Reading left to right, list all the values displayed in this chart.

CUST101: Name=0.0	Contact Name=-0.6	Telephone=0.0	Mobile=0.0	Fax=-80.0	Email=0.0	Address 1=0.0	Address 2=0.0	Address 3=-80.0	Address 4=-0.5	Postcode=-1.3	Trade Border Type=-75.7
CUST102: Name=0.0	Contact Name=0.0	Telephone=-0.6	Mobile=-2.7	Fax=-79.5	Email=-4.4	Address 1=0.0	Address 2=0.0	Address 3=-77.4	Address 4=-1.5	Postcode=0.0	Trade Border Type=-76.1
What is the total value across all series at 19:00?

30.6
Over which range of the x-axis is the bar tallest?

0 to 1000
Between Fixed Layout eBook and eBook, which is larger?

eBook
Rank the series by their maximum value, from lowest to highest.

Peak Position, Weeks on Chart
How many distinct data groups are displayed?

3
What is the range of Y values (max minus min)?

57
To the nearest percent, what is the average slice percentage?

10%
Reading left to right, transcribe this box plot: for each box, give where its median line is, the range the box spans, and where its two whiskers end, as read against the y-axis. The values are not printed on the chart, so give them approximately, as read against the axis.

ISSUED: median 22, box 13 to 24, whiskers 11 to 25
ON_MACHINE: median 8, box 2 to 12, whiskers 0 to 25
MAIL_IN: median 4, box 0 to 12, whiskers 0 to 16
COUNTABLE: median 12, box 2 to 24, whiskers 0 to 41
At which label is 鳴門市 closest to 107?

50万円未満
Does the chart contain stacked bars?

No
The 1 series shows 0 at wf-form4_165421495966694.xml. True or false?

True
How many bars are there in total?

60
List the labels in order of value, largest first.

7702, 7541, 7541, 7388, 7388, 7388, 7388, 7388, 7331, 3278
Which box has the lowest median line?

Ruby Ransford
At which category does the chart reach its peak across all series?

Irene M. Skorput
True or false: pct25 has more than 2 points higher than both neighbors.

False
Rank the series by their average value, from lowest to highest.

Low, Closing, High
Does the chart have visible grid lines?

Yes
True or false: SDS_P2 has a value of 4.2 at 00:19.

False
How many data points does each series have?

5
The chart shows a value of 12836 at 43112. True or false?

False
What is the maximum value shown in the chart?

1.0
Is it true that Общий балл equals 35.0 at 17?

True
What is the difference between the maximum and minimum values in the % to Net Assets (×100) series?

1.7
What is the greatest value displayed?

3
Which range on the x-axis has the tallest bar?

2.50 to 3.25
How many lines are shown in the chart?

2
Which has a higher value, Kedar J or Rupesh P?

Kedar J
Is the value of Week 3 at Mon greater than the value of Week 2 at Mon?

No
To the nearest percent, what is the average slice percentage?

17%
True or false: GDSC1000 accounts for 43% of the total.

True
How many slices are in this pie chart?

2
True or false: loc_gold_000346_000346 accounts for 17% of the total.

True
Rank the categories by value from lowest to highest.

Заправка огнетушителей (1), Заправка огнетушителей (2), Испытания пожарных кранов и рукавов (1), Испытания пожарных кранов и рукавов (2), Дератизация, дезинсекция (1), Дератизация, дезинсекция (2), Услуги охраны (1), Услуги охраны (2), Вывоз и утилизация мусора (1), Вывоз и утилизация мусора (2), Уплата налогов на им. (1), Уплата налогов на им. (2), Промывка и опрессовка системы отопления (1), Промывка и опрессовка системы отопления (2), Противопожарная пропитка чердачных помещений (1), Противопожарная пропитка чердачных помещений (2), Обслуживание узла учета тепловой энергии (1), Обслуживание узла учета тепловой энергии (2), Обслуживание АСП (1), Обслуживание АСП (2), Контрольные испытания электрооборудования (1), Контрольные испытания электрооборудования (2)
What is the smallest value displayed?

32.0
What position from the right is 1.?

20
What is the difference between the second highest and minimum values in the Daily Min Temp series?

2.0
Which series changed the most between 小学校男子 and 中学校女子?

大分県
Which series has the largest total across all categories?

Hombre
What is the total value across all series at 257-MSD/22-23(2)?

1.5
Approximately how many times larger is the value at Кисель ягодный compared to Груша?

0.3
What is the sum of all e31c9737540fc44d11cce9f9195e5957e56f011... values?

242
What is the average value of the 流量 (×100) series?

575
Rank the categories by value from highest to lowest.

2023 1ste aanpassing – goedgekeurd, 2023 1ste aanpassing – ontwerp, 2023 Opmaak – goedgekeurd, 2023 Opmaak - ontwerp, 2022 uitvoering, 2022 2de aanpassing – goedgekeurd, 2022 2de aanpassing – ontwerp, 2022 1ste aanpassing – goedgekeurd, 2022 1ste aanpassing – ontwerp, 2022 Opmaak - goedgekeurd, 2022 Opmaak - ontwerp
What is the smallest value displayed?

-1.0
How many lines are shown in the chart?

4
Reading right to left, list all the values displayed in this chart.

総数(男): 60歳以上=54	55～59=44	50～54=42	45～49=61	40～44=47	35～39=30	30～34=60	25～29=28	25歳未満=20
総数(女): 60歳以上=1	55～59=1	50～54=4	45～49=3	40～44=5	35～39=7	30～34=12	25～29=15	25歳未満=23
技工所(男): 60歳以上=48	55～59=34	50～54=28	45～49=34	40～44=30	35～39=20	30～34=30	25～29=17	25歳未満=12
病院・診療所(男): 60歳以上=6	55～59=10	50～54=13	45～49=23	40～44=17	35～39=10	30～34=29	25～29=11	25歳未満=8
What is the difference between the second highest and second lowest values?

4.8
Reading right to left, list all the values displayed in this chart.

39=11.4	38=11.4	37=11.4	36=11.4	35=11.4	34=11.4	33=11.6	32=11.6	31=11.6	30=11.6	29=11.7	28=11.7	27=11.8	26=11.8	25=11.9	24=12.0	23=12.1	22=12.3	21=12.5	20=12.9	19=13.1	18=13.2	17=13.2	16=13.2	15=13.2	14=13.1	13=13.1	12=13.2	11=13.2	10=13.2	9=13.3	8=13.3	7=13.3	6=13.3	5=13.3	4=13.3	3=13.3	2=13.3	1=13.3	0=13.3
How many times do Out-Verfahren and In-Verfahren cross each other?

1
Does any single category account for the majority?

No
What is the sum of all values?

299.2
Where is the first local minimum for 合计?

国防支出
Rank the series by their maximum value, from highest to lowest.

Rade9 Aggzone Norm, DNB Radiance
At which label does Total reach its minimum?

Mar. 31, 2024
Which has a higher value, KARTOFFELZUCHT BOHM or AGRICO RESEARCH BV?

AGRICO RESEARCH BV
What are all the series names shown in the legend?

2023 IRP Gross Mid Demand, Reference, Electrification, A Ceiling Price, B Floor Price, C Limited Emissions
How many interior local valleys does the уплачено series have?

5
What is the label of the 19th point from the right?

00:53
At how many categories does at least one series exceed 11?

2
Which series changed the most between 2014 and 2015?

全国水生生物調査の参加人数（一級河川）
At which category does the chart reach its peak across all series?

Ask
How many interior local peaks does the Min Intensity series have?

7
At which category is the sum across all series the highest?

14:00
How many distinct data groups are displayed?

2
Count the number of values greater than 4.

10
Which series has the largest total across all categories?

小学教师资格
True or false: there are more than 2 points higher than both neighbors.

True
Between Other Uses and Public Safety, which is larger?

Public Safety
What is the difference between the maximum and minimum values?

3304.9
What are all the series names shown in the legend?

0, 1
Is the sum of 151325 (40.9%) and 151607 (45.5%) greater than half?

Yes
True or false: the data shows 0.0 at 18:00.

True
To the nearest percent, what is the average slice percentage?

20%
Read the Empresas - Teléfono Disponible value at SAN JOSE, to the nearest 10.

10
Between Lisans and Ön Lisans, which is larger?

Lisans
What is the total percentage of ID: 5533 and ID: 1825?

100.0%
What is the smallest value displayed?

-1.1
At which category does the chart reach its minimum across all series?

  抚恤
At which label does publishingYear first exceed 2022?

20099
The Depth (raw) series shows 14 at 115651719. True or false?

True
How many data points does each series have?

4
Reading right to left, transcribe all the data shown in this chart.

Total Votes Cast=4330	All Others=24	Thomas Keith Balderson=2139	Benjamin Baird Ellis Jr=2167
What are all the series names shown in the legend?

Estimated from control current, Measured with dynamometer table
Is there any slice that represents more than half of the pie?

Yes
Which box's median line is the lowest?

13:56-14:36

○ ○ ○ ○

Copy out the material word for word, from the line with "全国水生生物調査の参加人数（一級河川）" to the line with "Read the Empresas", including both of those lines.

全国水生生物調査の参加人数（一級河川）
At which category does the chart reach its peak across all series?

Ask
How many interior local peaks does the Min Intensity series have?

7
At which category is the sum across all series the highest?

14:00
How many distinct data groups are displayed?

2
Count the number of values greater than 4.

10
Which series has the largest total across all categories?

小学教师资格
True or false: there are more than 2 points higher than both neighbors.

True
Between Other Uses and Public Safety, which is larger?

Public Safety
What is the difference between the maximum and minimum values?

3304.9
What are all the series names shown in the legend?

0, 1
Is the sum of 151325 (40.9%) and 151607 (45.5%) greater than half?

Yes
True or false: the data shows 0.0 at 18:00.

True
To the nearest percent, what is the average slice percentage?

20%
Read the Empresas - Teléfono Disponible value at SAN JOSE, to the nearest 10.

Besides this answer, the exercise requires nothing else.